To satisfy their increasing demand for computing power, advanced numerical simulations are required to harness larger numbers of processors offered by modern capability computing systems, such as the IBM BlueGene/L system JUBL at Forschungszentrum Jülich. Unfortunately, satisfactory speedup on many thousands of processors is extraordinarily hard to achieve. Sustained application performance is often significantly below the achievable limit and leaves substantial room for optimization. However, tools that normally assist developers in the optimization process often cease to work in a satisfactory manner when deployed on large processor counts.

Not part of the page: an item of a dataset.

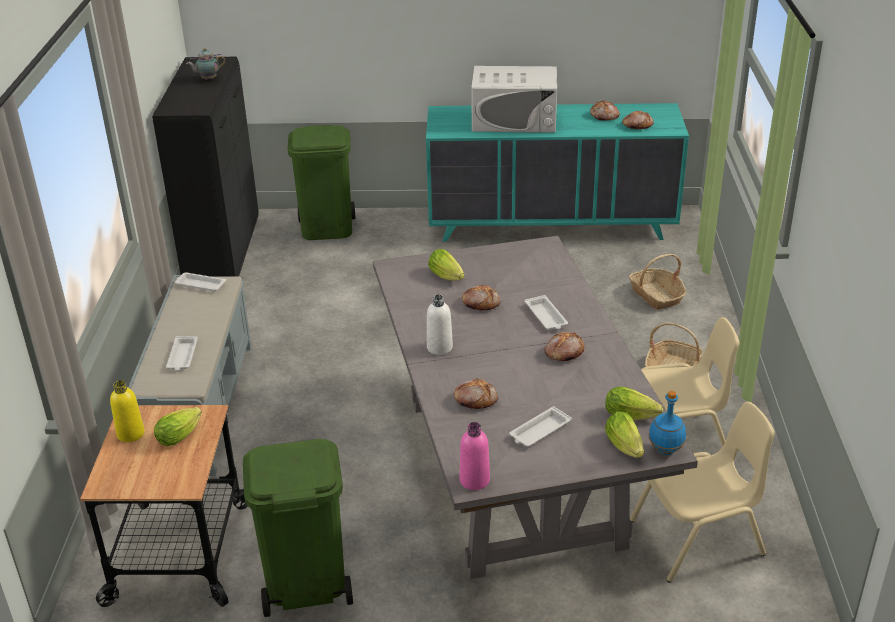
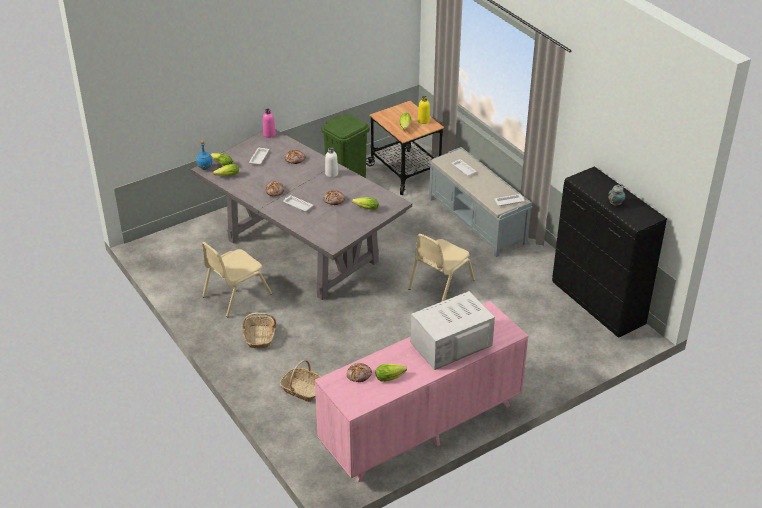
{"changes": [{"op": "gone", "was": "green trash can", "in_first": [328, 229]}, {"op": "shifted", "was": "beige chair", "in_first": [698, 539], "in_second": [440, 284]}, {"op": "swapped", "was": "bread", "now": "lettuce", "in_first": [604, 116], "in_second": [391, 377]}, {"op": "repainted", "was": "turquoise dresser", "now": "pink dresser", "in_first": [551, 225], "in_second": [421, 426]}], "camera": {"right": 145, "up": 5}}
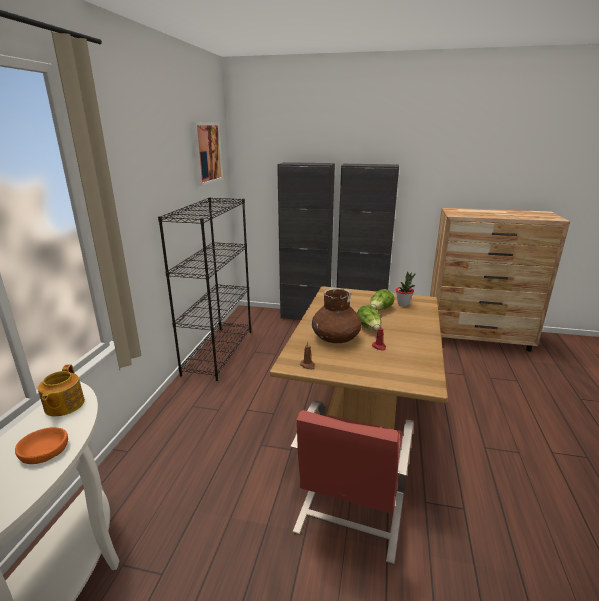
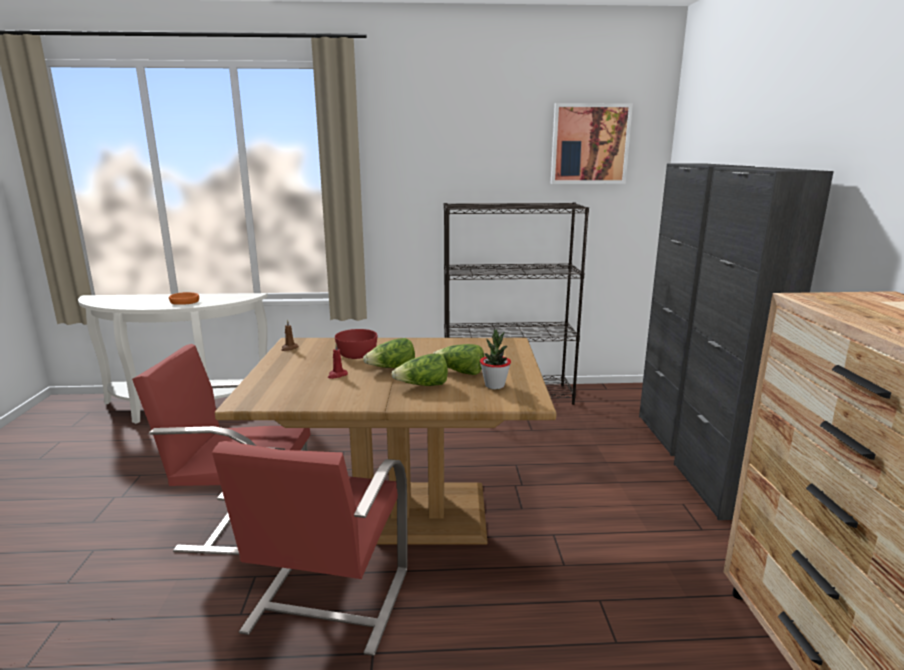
{"changes": [{"op": "gone", "was": "teapot", "in_first": [63, 405]}, {"op": "new", "now": "red chair", "in_second": [326, 602]}, {"op": "new", "now": "lettuce", "in_second": [423, 385]}, {"op": "swapped", "was": "brown vase", "now": "red bowl", "in_first": [336, 337], "in_second": [357, 354]}], "camera": {"right": 75, "up": -5}}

Event tracing is a well-accepted technique for post-mortem performance analysis of parallel applications. Time-stamped events, such as entering a function or sending a message, are recorded at runtime and analyzed afterwards with the help of software tools. Because event traces preserve the spatial and temporal relationships of individual runtime events, they are especially well suited for detailed inter-process analysis. Automatic off-line trace analysis tools, such as KOJAK, can quickly provide the user with relevant information by automatically searching traces for complex patterns of inefficient behavior and quantifying their significance.
Unfortunately, sequentially analyzing a single trace file does not scale to applications running on thousands of processors. In the SCALASCA project (SCalable performance Analysis of LArge SCale Applications), we have developed a scalable trace analysis tool based on the KOJAK approach that exploits both distributed memory and parallel processing capabilities available on modern large-scale systems. Instead of sequentially analyzing a single global trace file, SCALASCA analyzes separate local trace files in parallel by replaying the original communication on as many CPUs as have been used to execute the target application itself. Whereas in earlier times the performance tool was a sequential program used to analyze a parallel program, SCALASCA is a parallel program in its own right.